__Texto__.
::::

El homicidio de Javier Ordóñez, causado por la brutalidad policiva, se convirtió en razón para emprender una protesta social que terminó desbordándose, al punto que el viernes ya se registraban 12 muertes, más de 400 heridos, y múltiples pérdidas materiales.
Una cosa son las ramas y otra el bosque, dice el adagio popular. Alrededor de las primeras se encuentran los hechos inaceptables que dieron origen a las protestas, circunscritos al exceso de fuerza policial. La función constitucional de la Policía es mantener las condiciones para que los asociados puedan ejercer los derechos y libertades públicas en convivencia pacífica. Lo ocurrido el pasado miércoles colocó la institución en contravía de su misión, dado el homicidio cometido por miembros suyos. La sociedad colombiana, que poco cree en sus tribunales, espera una justicia pronta y cumplida. Y, además, considera oportuna una revisión estructural de la Policía en cuanto a reclutamiento, formación y promoción de sus miembros bajo parámetros de democracia y respeto por los derechos humanos.
Penetrando el bosque, observamos unas primeras imágenes de protestas escalonadas que, no obstante tener una motivación válida, terminaron en desbordamiento por la contagiosa ira ciudadana y porque los vándalos ciertamente las manipulan. Condenamos con vehemencia esos excesos de violencia, y nos preguntamos sobre su etiología. Las circunstancias económicas, sociales y políticas parecen atarnos a una cultura de extremos, en donde el último recurso es la justicia en mano propia. Los colombianos, en lugar de ver atenuados los problemas, constatamos su agravación con el paso del tiempo. Las encuestas confirman la desconfianza en torno al gobierno y las instituciones, como si viviéramos en un Estado fallido.
Nada más peligroso que ese descontento social en crecimiento, listo para la explosión, exacerbado ahora por el Coronavirus y su derivado encerramiento y contracción económica. A pesar de vivir sicológicamente sofocados por las redes sociales, siempre llenas de estrategias y deformaciones, conviene recordar a Gustave Le Bon, pensador francés que profundizó sobre el comportamiento de las masas, toda vez que resaltó muy bien la transformación del individuo en su pérdida de identidad para convertirse en molécula al servicio de esa masa o multitud de facetas inconscientes cuyas acciones resultan imprevisibles. Es muy probable que así sea, como también que haya algunos esquemas en espera de cualquier detonante para incrementar el caos.

::::

__Datos extraídos__.
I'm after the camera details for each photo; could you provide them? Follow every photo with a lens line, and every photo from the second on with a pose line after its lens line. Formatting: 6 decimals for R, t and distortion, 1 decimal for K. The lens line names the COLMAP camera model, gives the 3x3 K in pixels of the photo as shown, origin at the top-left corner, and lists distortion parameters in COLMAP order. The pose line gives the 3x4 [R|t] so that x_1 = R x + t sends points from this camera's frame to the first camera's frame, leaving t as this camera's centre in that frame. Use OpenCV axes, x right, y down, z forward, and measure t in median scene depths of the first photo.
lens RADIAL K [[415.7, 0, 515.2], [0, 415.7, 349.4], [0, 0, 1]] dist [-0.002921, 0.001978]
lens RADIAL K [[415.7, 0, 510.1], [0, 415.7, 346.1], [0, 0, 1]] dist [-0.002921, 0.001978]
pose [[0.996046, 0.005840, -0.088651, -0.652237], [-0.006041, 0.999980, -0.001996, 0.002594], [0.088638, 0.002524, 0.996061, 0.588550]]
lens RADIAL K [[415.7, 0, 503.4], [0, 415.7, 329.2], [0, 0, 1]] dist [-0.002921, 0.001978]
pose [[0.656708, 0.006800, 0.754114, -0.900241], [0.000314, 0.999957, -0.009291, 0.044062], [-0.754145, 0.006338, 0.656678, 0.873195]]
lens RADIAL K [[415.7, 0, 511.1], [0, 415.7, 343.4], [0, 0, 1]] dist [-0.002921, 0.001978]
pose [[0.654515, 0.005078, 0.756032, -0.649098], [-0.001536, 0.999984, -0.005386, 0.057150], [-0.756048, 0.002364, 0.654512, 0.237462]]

::::

__Tus tareas__.
#1 Responde estas preguntas sobre el texto acerca de la muerte de Javier Ordóñez:
(a) ¿Cuántas muertes se registraban ya el viernes?
(b) ¿Cuál es la función constitucional de la Policía?
(c) ¿Quién fue Gustave Le Bon?
#2 Traduce al inglés esta oración del texto sobre la muerte de Javier Ordóñez: "Una cosa son las ramas y otra el bosque, dice el adagio popular."
#3 Continúa el texto sobre la muerte de Javier Ordóñez desde su última oración.

__Respuestas__.
#1
(a) 12 muertes.
(b) Mantener las condiciones para que los asociados puedan ejercer los derechos y libertades públicas en convivencia pacífica.
(c) Un pensador francés que profundizó sobre el comportamiento de las masas.

#2 Branches are one thing and the forest is another, as the popular saying goes.

#3
Las circunstancias no son nada alentadoras. En noviembre pasado vivimos oleadas de protesta que sólo disminuyeron porque llegaba diciembre, y luego por la creciente pandemia. Pero el volcán del desconteto está latente, esperando cualquier oportunidad para hacer erupción. Hace cuatro días fue un atropello policivo, y mañana será cualquier otra cosa. En el espeso bosque colombiano encontramos alarmantes cifras de desigualdad, con un 27% de compatriotas sumidos en la pobreza, sin que seamos capaces de adaptarnos a la ruta constitucional del Estado Social de Derecho, bajo los principios de la solidaridad y el interés general. El individualismo se multiplica, y la ley del más vivo prevalece sobre la institucionalidad. Los indicadores sobre educación, salud, vivienda, empleo, realidad campesina, recursos naturales, medio ambiente, y corrupción, entre otros, ratifican la apropiación del poder por pequeñas minorías.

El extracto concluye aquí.